[DATA EXTRACTS]
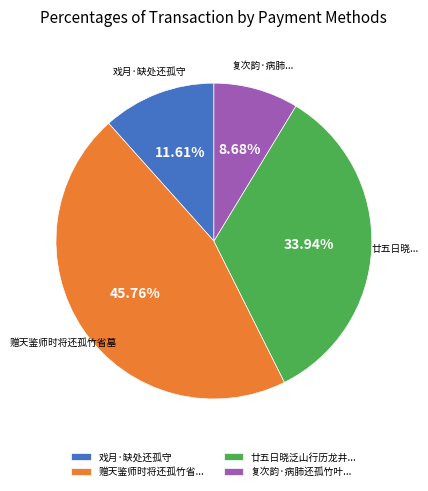

What is the smallest slice in the pie chart?

复次韵·病肺还孤竹叶...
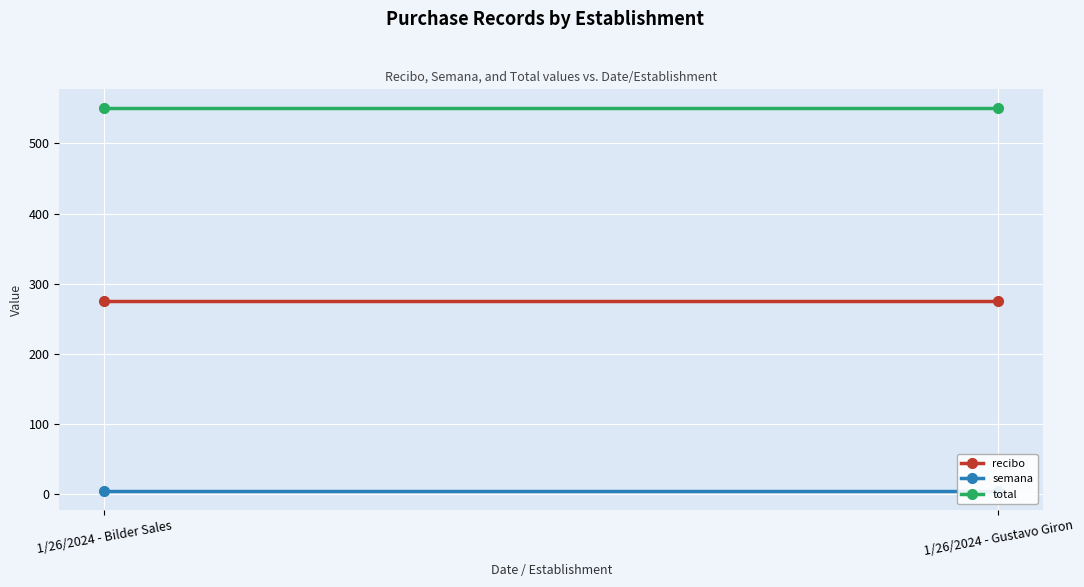

At which label is recibo closest to 275?

1/26/2024 - Bilder Sales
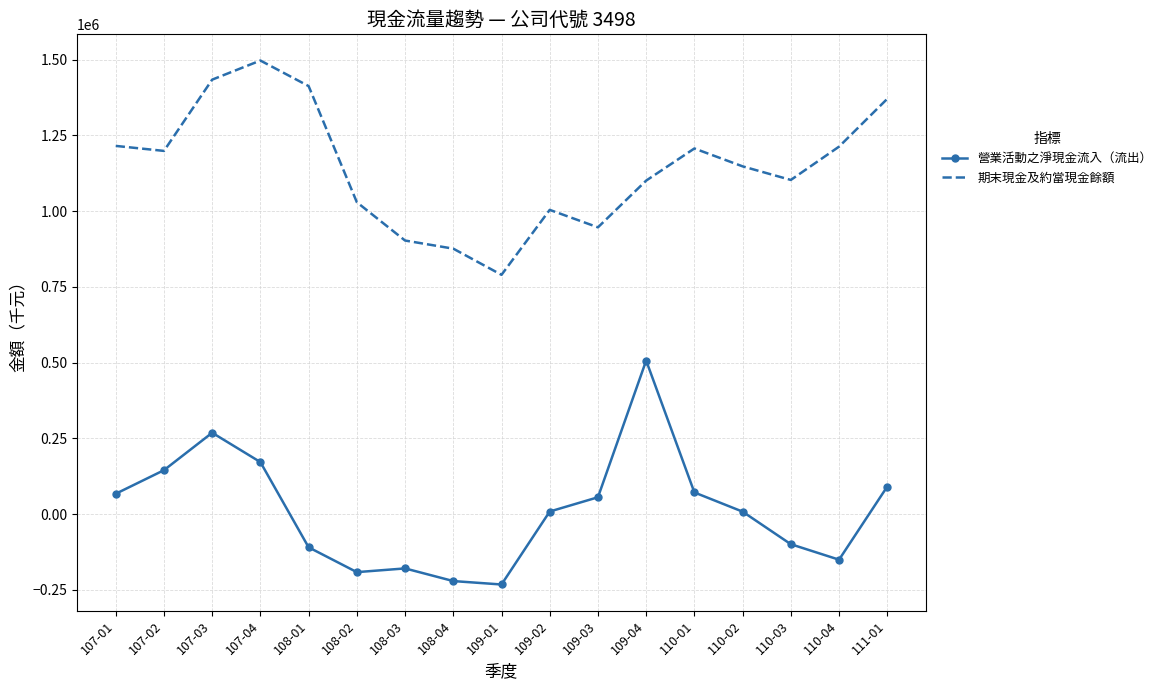

True or false: 營業活動之淨現金流入（流出） and 期末現金及約當現金餘額 intersect in this chart.

False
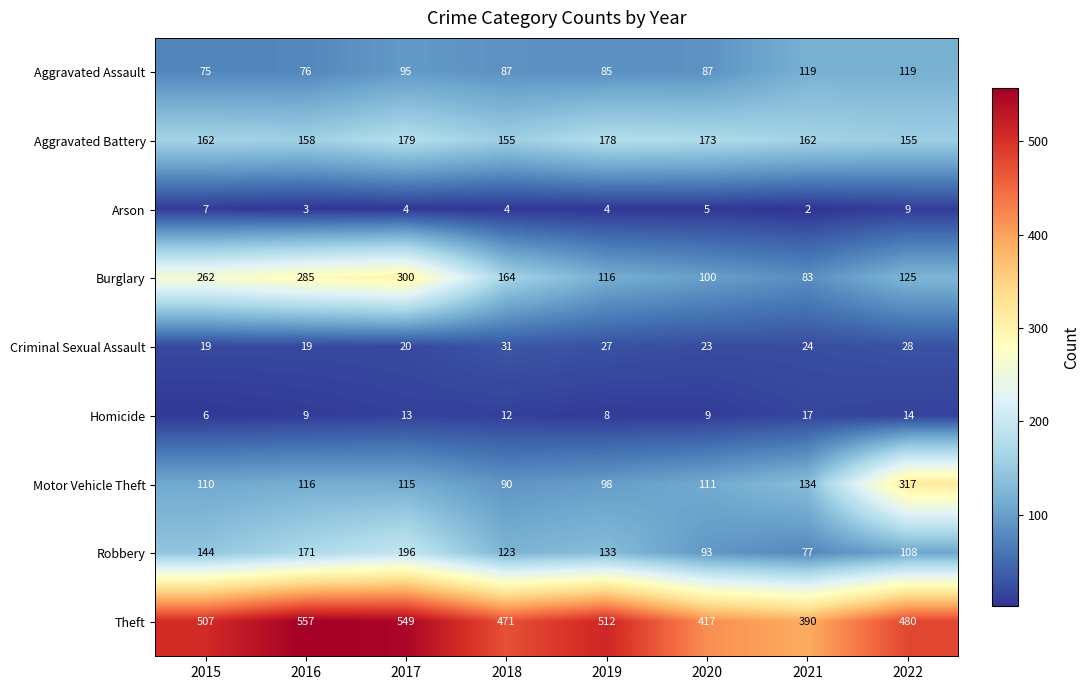

Is it true that Theft equals 557 at 2016?

True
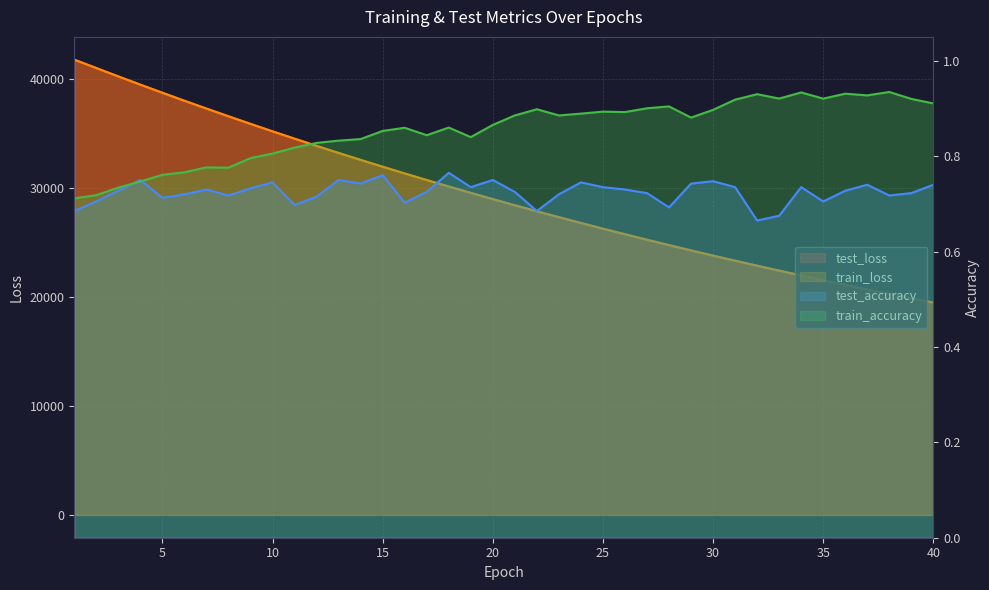

Count the test_accuracy values in the range 0 to 1.

40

[EXERCISE OBJECTIVE] Retype every line of the records above without changing anything, and leave the pictures out.

[ANSWER FOR THIS EXERCISE]
What is the smallest slice in the pie chart?

复次韵·病肺还孤竹叶...

At which label is recibo closest to 275?

1/26/2024 - Bilder Sales

True or false: 營業活動之淨現金流入（流出） and 期末現金及約當現金餘額 intersect in this chart.

False

Is it true that Theft equals 557 at 2016?

True

Count the test_accuracy values in the range 0 to 1.

40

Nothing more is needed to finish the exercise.